Reputation: 1185
dfF:
Sample AlmostFinal
1 KOPLA234
1 KOPLA234
2 RWPLB253
3 MMPLA415
3 MMPLA415
I need to replace KOPL
and RWP
and MM
to KOLPOL and last char a/b should stay. So result shoud be:
Sample AlmostFinal Final
1 KOPLA234 KOLPOLA234
1 KOPLA234 KOLPOLA234
2 RWPLB253 KOLPOLB253
3 MMPLA415 KOLPOLA415
3 MMPLA415 KOLPOLA415
I tried to do it by replace:
dfF['Final'] = (dfF['AlmostFinal'].replace({'KOPL':'KOLPOL'}, regex = True))
dfF['Final'] = (dfF['AlmostFinal'].replace({'RWP':'KOLPOL'}, regex = True))
dfF['Final'] = (dfF['AlmostFinal'].replace({'MMPL':'KOLPOL'}, regex = True))
And: If i comment 2th and 3th line replaces for KOPL works.
When I comment 1st and 3th replace for RWP works.

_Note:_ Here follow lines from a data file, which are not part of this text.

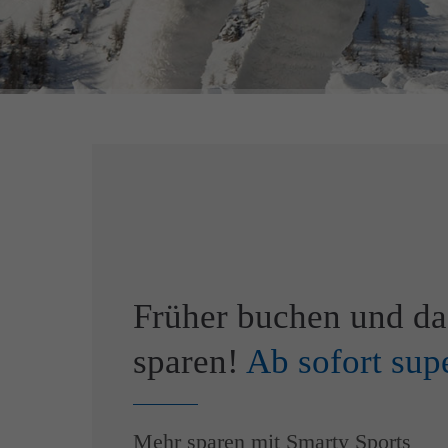
Früher buchen und da
sparen!
Ab sofort sup
Mehr sparen mit Smarty Sports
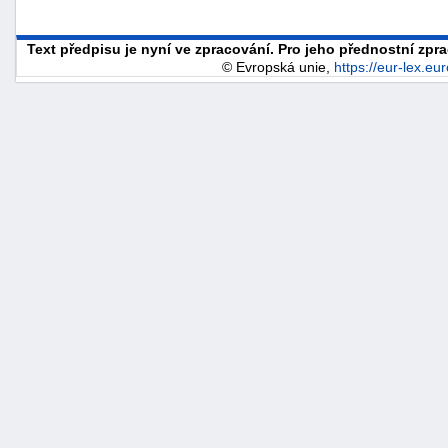
Text předpisu je nyní ve zpracování. Pro jeho přednostní zp
© Evropská unie,
https://eur-lex.eu
náhrady
škody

But when I uncomment all and try to run all 3 lines works only last. Why? In another script I have a similar code and it changes whole while and whole lines works.
Upvotes: 1
Views: 198
Reputation: 403198
You can use a single replace
call with regex=True
:
df['Final'] = df['AlmostFinal'].replace(
[r'KOPL', r'RWP.*?(?=A|B)', r'MM.*(?=A|B)'], 'KOLPOL', regex=True)
df
Sample AlmostFinal Final
0 1 KOPLA234 KOLPOLA234
1 1 KOPLA234 KOLPOLA234
2 2 RWPLB253 KOLPOLB253
3 3 MMPLA415 KOLPOLA415
4 3 MMPLA415 KOLPOLA415
We want to be able to handle varying number of characters between the substrings and the last character, so regex with lookahead will be useful here.
Further generalisation is possible. Just define your substrings, then insert a lookahead via list comp.

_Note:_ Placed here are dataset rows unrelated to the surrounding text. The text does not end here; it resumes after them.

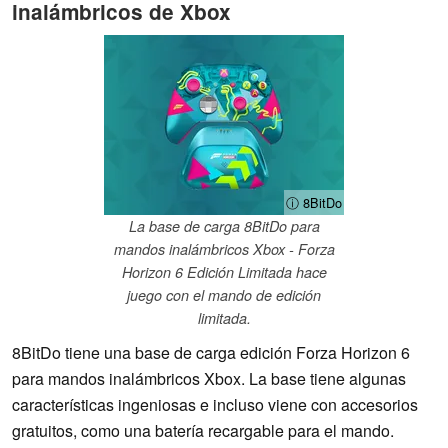
inalámbricos de Xbox
ⓘ 8BitDo
La base de carga 8BitDo para
mandos inalámbricos Xbox - Forza
Horizon 6 Edición Limitada hace
juego con el mando de edición
limitada.
8BitDo tiene una base de carga edición Forza Horizon 6
para mandos inalámbricos Xbox. La base tiene algunas
características ingeniosas e incluso viene con accesorios
gratuitos, como una batería recargable para el mando.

pat = ['KOPL', 'RWP', 'MM']
df['Final'] = df['AlmostFinal'].replace(
[rf'{p}.*(?=A|B)' for p in pat], 'KOLPOL', regex=True) # need python3.6+
df
Sample AlmostFinal Final
0 1 KOPLA234 KOLPOLA234
1 1 KOPLA234 KOLPOLA234
2 2 RWPLB253 KOLPOLB253
3 3 MMPLA415 KOLPOLA415
4 3 MMPLA415 KOLPOLA415
If you want to replace specific substrings, the solution is a little more simple.
pat = ['KOPL', 'RWPL', 'MMPL']
df['AlmostFinal'].replace(pat, 'KOLPOL', regex=True)
0 KOLPOLA234
1 KOLPOLA234
2 KOLPOLB253
3 KOLPOLA415
4 KOLPOLA415
Name: AlmostFinal, dtype: object
No other modifications required. For more general replacements, see above.
Upvotes: 1
Reputation: 57115
You should execute one assignment, not three. Otherwise, each next assignment overwrites the results of the previous assignment.

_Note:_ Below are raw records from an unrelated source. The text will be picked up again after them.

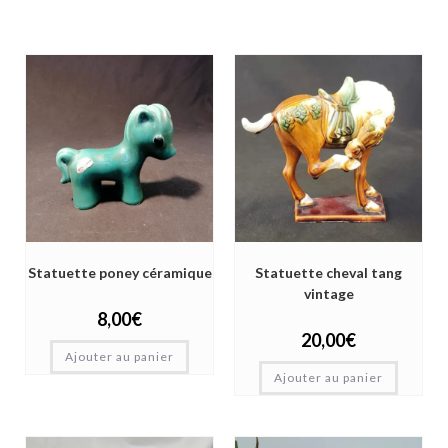
Statuette poney céramique
Statuette cheval tang
vintage
8,00
€
20,00
€
Ajouter au panier
Ajouter au panier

dfF['Final'] = dfF['AlmostFinal']\
.replace({'KOP|RWP|MMP': 'KOLPO'}, regex = True)
Upvotes: 1
Reputation: 42602
And: If i comment 2th and 3th line replaces for KOPL works. When I comment 1st and 3th replace for RWP works. But when I uncomment all and try to run all 3 lines works only last. Why?
Because replace creates a new dataframe, and since you're always doing the replacement on the one original dataframe, each replace throws away the result of the previous one.
Either do all replacements simultaneously e.g. use a regex or I guess a single dict with multiple values (not sure why you'd use a dict for a single value here really:
{
'KOPL':'KOLPOL',
'RWP':'KOLPOL',
'MMP':'KOLPOL',
}
or perform each replace on the result of the previous one (either chain replace, or the second and third should work on df['Final']
).
Upvotes: 1